[Collected data entries]
::::::::

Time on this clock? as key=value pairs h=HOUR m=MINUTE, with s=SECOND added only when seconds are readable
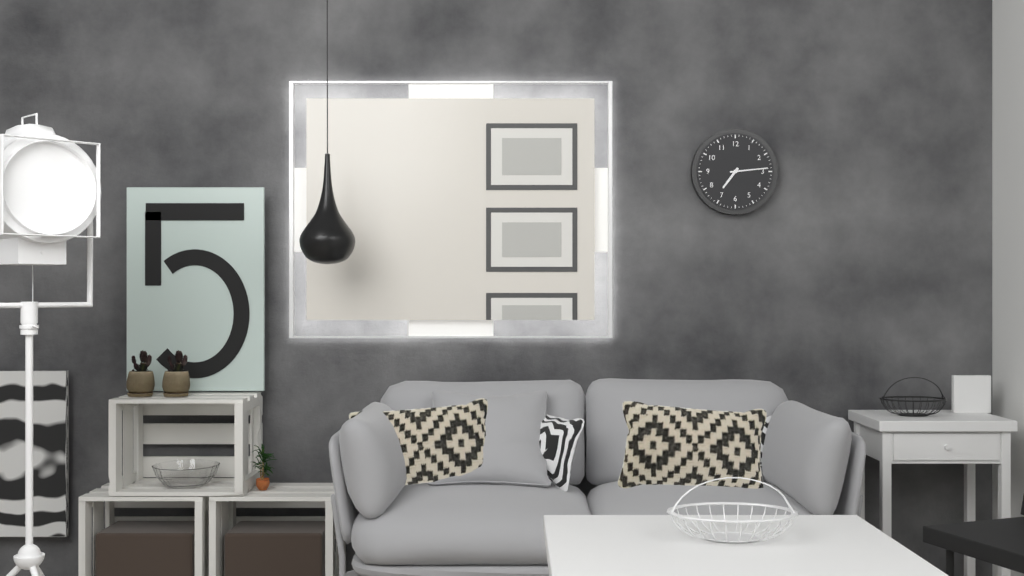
h=7 m=14
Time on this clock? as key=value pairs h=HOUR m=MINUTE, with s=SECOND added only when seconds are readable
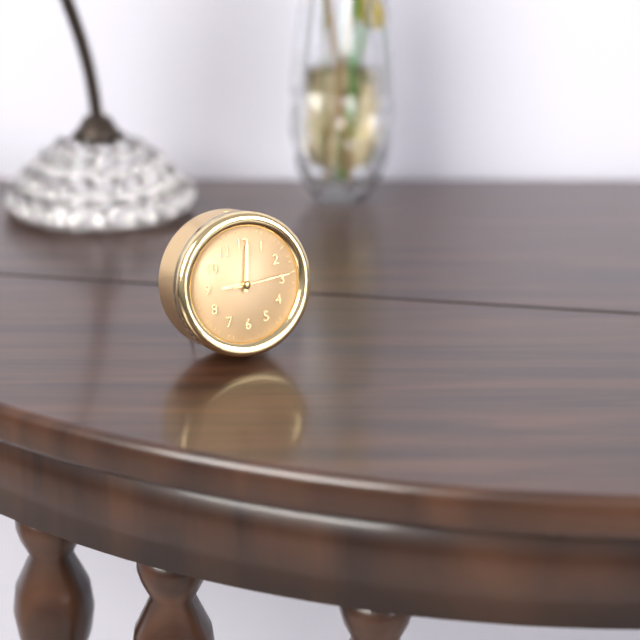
h=9 m=1 s=14
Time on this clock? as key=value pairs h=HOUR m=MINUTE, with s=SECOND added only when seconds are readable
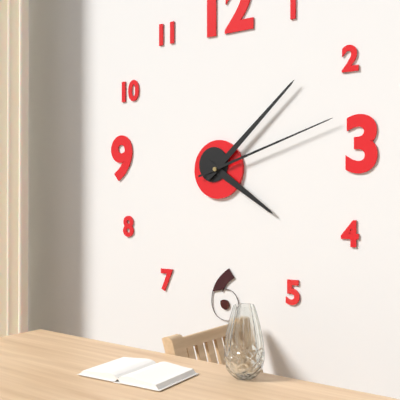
h=4 m=8 s=12
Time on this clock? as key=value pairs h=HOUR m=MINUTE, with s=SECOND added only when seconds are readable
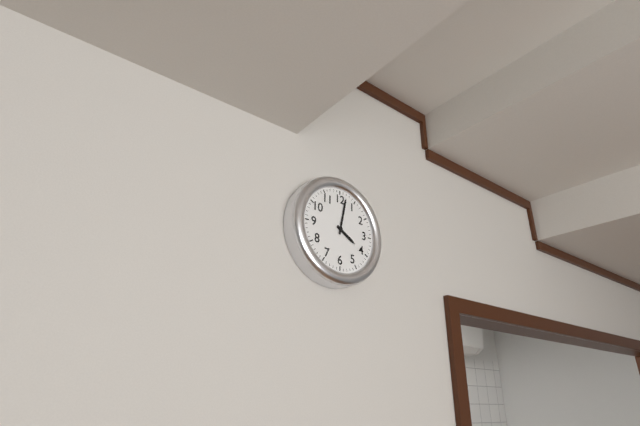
h=4 m=2
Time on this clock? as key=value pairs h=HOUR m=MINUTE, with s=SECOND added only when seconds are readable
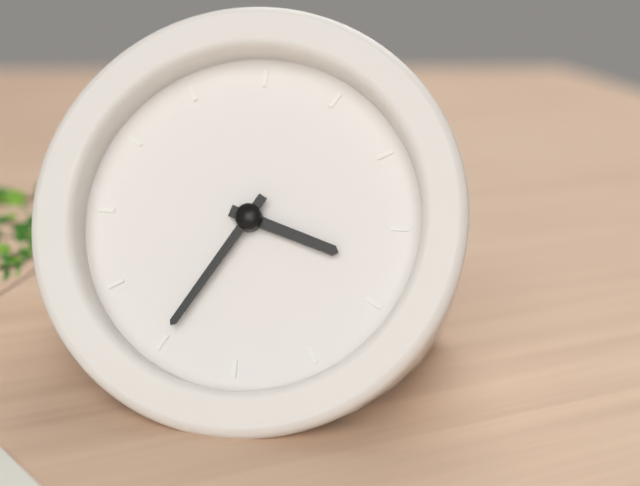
h=3 m=35
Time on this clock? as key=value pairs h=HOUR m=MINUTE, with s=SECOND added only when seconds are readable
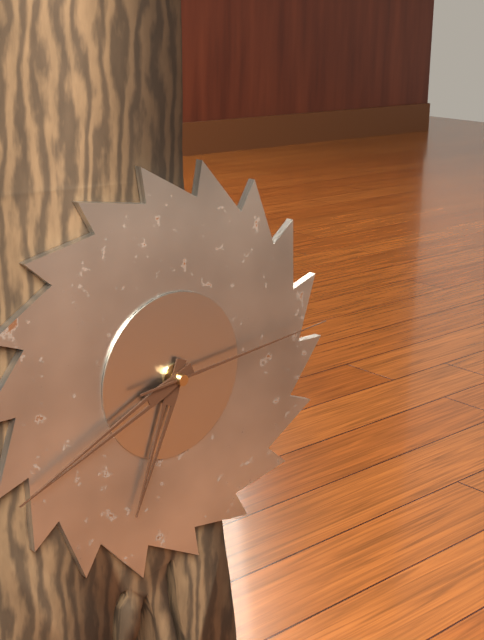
h=6 m=41 s=14
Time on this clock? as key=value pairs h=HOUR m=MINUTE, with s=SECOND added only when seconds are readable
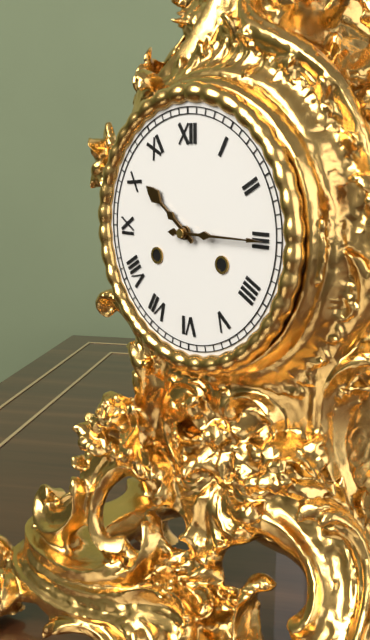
h=10 m=15
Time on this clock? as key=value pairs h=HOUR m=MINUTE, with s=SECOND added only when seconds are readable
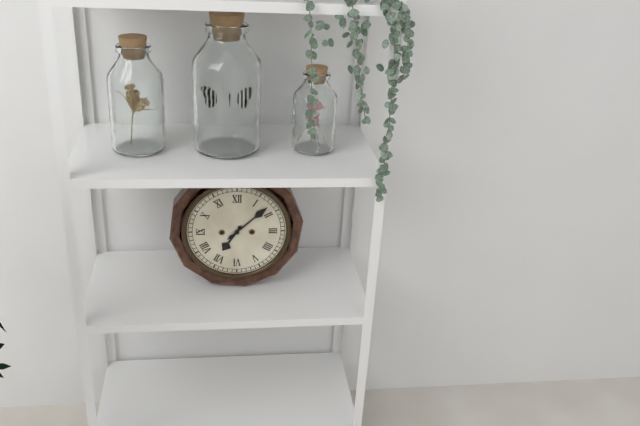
h=7 m=8
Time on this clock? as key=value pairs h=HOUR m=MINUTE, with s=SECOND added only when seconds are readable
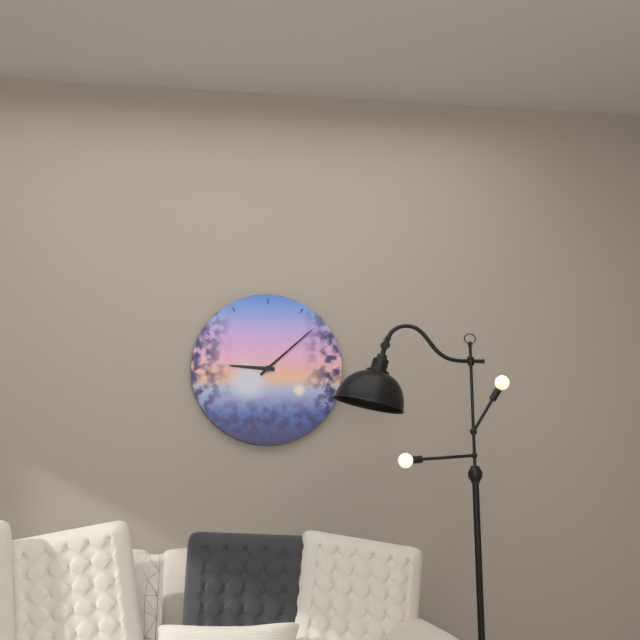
h=9 m=8
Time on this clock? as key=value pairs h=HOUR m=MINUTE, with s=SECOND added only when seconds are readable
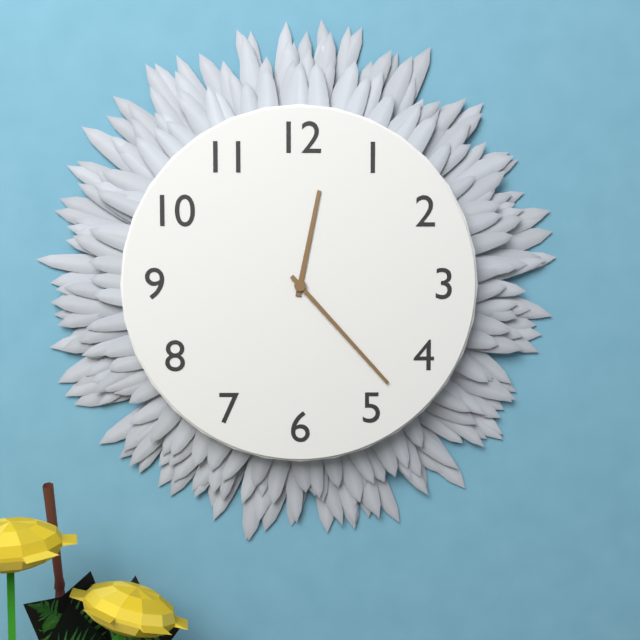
h=12 m=23
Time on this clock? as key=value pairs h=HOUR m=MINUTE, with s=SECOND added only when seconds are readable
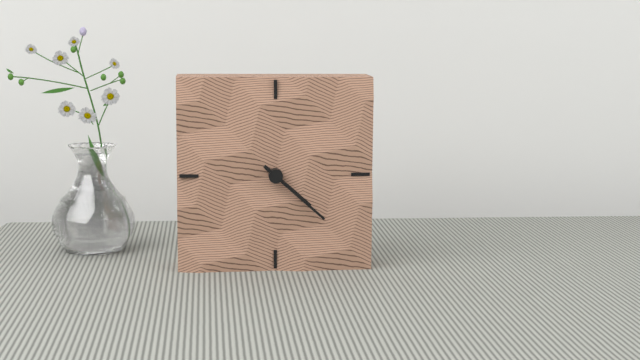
h=4 m=22
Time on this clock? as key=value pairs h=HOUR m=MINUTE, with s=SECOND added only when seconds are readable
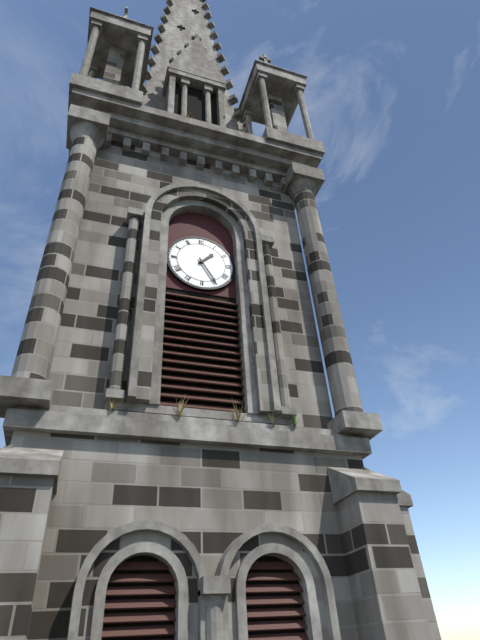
h=1 m=25
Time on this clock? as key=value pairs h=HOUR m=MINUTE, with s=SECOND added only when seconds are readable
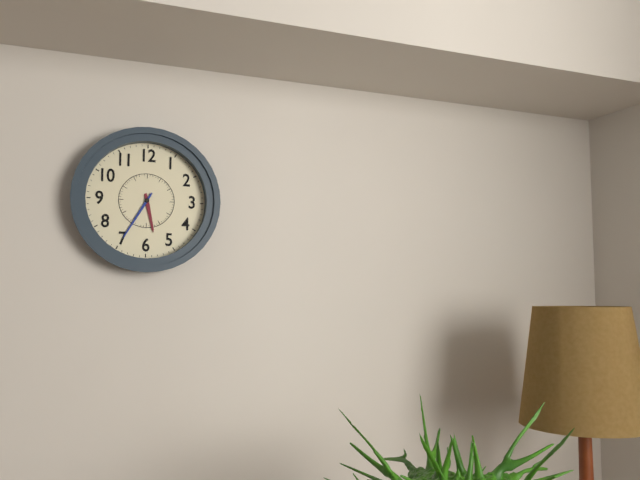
h=5 m=35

::::::::

[WRITTEN INSTRUCTION] Give every line of the records above as a Markdown table with two columns, Row and Line, numbering the rows in order. Leave out blank lines and the pictures.

[SOLUTION]
| Row | Line |
|---|---|
| 1 | Time on this clock? as key=value pairs h=HOUR m=MINUTE, with s=SECOND added only when seconds are readable |
| 2 | h=7 m=14 |
| 3 | Time on this clock? as key=value pairs h=HOUR m=MINUTE, with s=SECOND added only when seconds are readable |
| 4 | h=9 m=1 s=14 |
| 5 | Time on this clock? as key=value pairs h=HOUR m=MINUTE, with s=SECOND added only when seconds are readable |
| 6 | h=4 m=8 s=12 |
| 7 | Time on this clock? as key=value pairs h=HOUR m=MINUTE, with s=SECOND added only when seconds are readable |
| 8 | h=4 m=2 |
| 9 | Time on this clock? as key=value pairs h=HOUR m=MINUTE, with s=SECOND added only when seconds are readable |
| 10 | h=3 m=35 |
| 11 | Time on this clock? as key=value pairs h=HOUR m=MINUTE, with s=SECOND added only when seconds are readable |
| 12 | h=6 m=41 s=14 |
| 13 | Time on this clock? as key=value pairs h=HOUR m=MINUTE, with s=SECOND added only when seconds are readable |
| 14 | h=10 m=15 |
| 15 | Time on this clock? as key=value pairs h=HOUR m=MINUTE, with s=SECOND added only when seconds are readable |
| 16 | h=7 m=8 |
| 17 | Time on this clock? as key=value pairs h=HOUR m=MINUTE, with s=SECOND added only when seconds are readable |
| 18 | h=9 m=8 |
| 19 | Time on this clock? as key=value pairs h=HOUR m=MINUTE, with s=SECOND added only when seconds are readable |
| 20 | h=12 m=23 |
| 21 | Time on this clock? as key=value pairs h=HOUR m=MINUTE, with s=SECOND added only when seconds are readable |
| 22 | h=4 m=22 |
| 23 | Time on this clock? as key=value pairs h=HOUR m=MINUTE, with s=SECOND added only when seconds are readable |
| 24 | h=1 m=25 |
| 25 | Time on this clock? as key=value pairs h=HOUR m=MINUTE, with s=SECOND added only when seconds are readable |
| 26 | h=5 m=35 |